If a watch is placed within an external floating AC magnetic field that varies, because the magnetic flux thereof passes through the core of the coil with high density, an induced voltage develops in the coil, this causing misoperation of the drive judging means in the same manner as described with regard to the second background art, thereby hindering the achievement of complete load compensation.
In the third background art, the drive judging means is caused to operate also immediately before each normal drive (since the rotor is still stopped, this being only for the detection of external magnetic noise), and if an induced voltage is detected a normal drive pulse having a pulse widened to a priorly prepared value is supplied so that a feed error does not occur even in the presence of an external magnetic field, the operation of the drive judging means being omitted after drive.
In the case in which an external magnetic field is not detected, after a normal drive the drive judging means is caused to operate, and normal load compensation is performed.
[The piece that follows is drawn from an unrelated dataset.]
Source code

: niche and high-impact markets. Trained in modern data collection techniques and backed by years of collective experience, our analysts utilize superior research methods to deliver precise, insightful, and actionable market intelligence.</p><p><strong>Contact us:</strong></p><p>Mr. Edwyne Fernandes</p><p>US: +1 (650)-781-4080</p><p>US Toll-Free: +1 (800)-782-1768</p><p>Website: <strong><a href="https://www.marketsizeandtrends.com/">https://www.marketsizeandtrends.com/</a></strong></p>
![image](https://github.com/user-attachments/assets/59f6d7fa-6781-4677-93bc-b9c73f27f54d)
While the above-noted cited references do not mention an application to an self-winding electrical generating watch, in the latter thereof it appears that there is sufficient possibility of such application, since the only difference is that the source of the noise magnetic field is within the watch.
However, a careful investigation reveals that, in a self-winding wristwatch, because of a sudden change in the electrical generation, there is a change in the noise generation condition even before and after the normal drive pulse, so that even if noise is not detected immediately therebefore, there is a frequent risk that noise generated during the immediately following drive judging period will cause misoperation.
Therefore, even the application of the third background art does not enable the achievement of a complete load compensation function.
An object of the present invention is to provide an improvement on the above-noted drawbacks in the background art, by providing a technology for use in an analog-type watch having a load compensation function means and which has an electrical generator capable of generating electricity intermittently, such as shown by examples cited with regard to self-winding electrical generation technology, this technology completing avoiding the influence of magnetic noise which accompanies the electrical generation action, thereby performing failure-free load compensation.